Will workers in scrap trade get 'ayuda' too?

Published August 3, 2021, 10:36 AM

by Ellson Quismorio

Informal waste sector (IWS) workers from Metro Manila are pleading for cash aid or “ayuda” from the national government during the upcoming two-week enhanced community quarantine (ECQ) from Aug. 6 to 20.

E-waste dismantlers in Camarin, Caloocan City (Photo from EcoWaste Coalition)

“Ang hiling namin ay mabigyan kami ng makakain sa araw-araw dahil wala naman kaming mapagkukunan ng pambili ng makakain kung hindi papayagang makalabas para makapamili ng kalakal at makapagbaklas (Our plea is for us to have food everyday since we won’t have the resources to buy food if we won’t be allowed outdoors to collect scrap and dismantle them),” said Ronaldo Sarmiento, of the Samahan ng mga Mangangalakal ng Scrap sa Capulong (SMNC) based in Tondo, Manila.

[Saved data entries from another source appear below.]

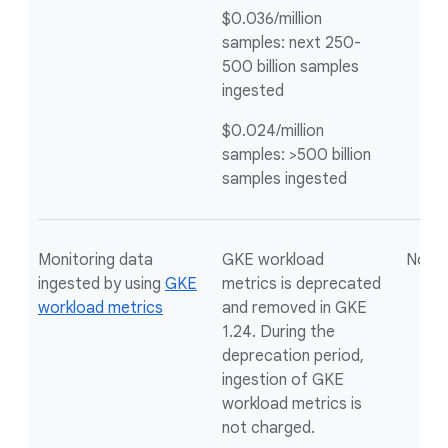
$0.036/million
samples: next 250-
500 billion samples
ingested
$0.024/million
samples: >500 billion
samples ingested
Monitoring data
GKE workload
Not a
ingested by using
GKE
metrics is deprecated
workload metrics
and removed in GKE
1.24. During the
deprecation period,
ingestion of GKE
workload metrics is
not charged.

“Ayaw man namin ay may magpipilit na lumabas pa rin para makapangalakal dahil ito lamang ang aming pinagkakakitaan (Even if we don’t want to, some of us will insist on going outdoors to find a source of income),” Benedicto Nario of the Samahan ng mga Mangangalakal sa Bagong Silang (SMBS) in Caloocan City said.

“Para maiwasan na kami ay lumabas sa gitna ng peligro ng COVID-19 [coronavirus disease] Delta variant, hiling naming mga e-waste dismantler na magkaroon ng suporta sa pangaraw-araw na pangangailangan hanggang payagan kaming muli na makapangalakal (To avoid this amid the threat of the COVID-19 Delta variant, we e-waste dismantlers would like to get support for our daily needs until we are allowed outdoors again),” Nario stressed.

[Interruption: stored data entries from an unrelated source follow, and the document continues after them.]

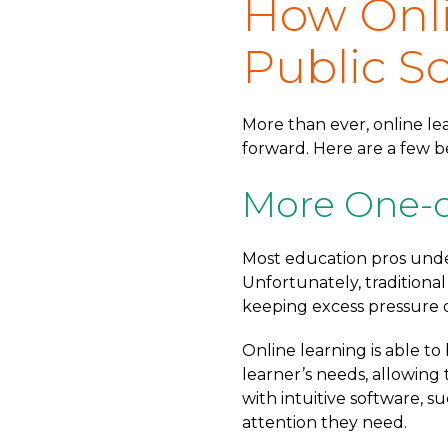
How Onli
Public S
More than ever, online lea
forward. Here are a few be
More One-o
Most education pros unde
Unfortunately, traditiona
keeping excess pressure o
Online learning is able to
learner’s needs, allowing 
with intuitive software, s
attention they need.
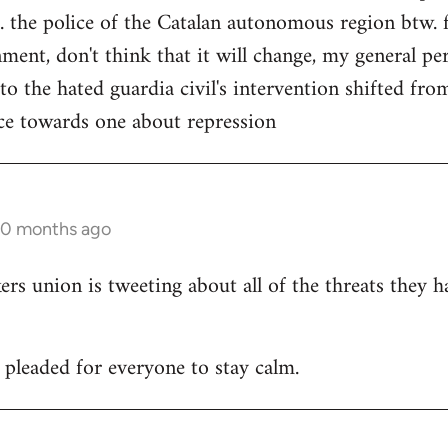
. the police of the Catalan autonomous region btw. f
ment, don't think that it will change, my general per
 to the hated guardia civil's intervention shifted f
ce towards one about repression
10 months ago
 union is tweeting about all of the threats they h
leaded for everyone to stay calm.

The ECQ is the strictest lockdown protocol that can be imposed by government. The two-week ECQ is meant to curb the local transmission of the more dangerous Delta variant of COVID-19 through strict stay-at-home orders.

The availability of cash assistance was integral to the national government’s decision of greenlighting the hard lockdown. However, IWS workers, which are considered daily wage earners, can’t help but wonder if they would be included in the distribution of cash or food aid.

“We are one with the informal waste workers and their families in urging the authorities to listen and act on their plea for sufficient assistance to see them through the two-week work disruption,” said Jover Larion, e-waste campaigner of environment and toxics watchdog EcoWaste Coalition.

“We also appeal to electricity and water providers not to proceed with any service disconnection due to unpaid bills during the ECQ. The IWS families and other monetary poor and vulnerable households, in particular, will appreciate such a caring response from concerned companies during these tough times,” he added.

As defined under the National Framework Plan for the Informal Sector in Solid Waste Management, the IWS includes “individuals, families, groups or small enterprises engaged in the recovery of waste materials either on a full-time or part-time basis with revenue generation as the motivation.”

“IWS workers contribute to positive economic impacts on the overall solid waste management, handl(ing) large volumes of waste materials at practically no cost to the government or taxpayers,” the framework plan said.